As you look over the data below, please find each line where the word "DUHKHA" appears, then copy it.

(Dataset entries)

>>>

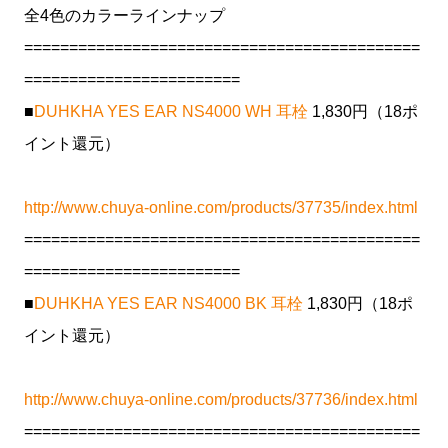
全4色のカラーラインナップ
============================================
========================
■
DUHKHA YES EAR NS4000 WH 耳栓
1,830円（18ポ
イント還元）
http://www.chuya-online.com/products/37735/index.html
============================================
========================
■
DUHKHA YES EAR NS4000 BK 耳栓
1,830円（18ポ
イント還元）
http://www.chuya-online.com/products/37736/index.html
============================================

<<<

*Response*
DUHKHA YES EAR NS4000 WH 耳栓
DUHKHA YES EAR NS4000 BK 耳栓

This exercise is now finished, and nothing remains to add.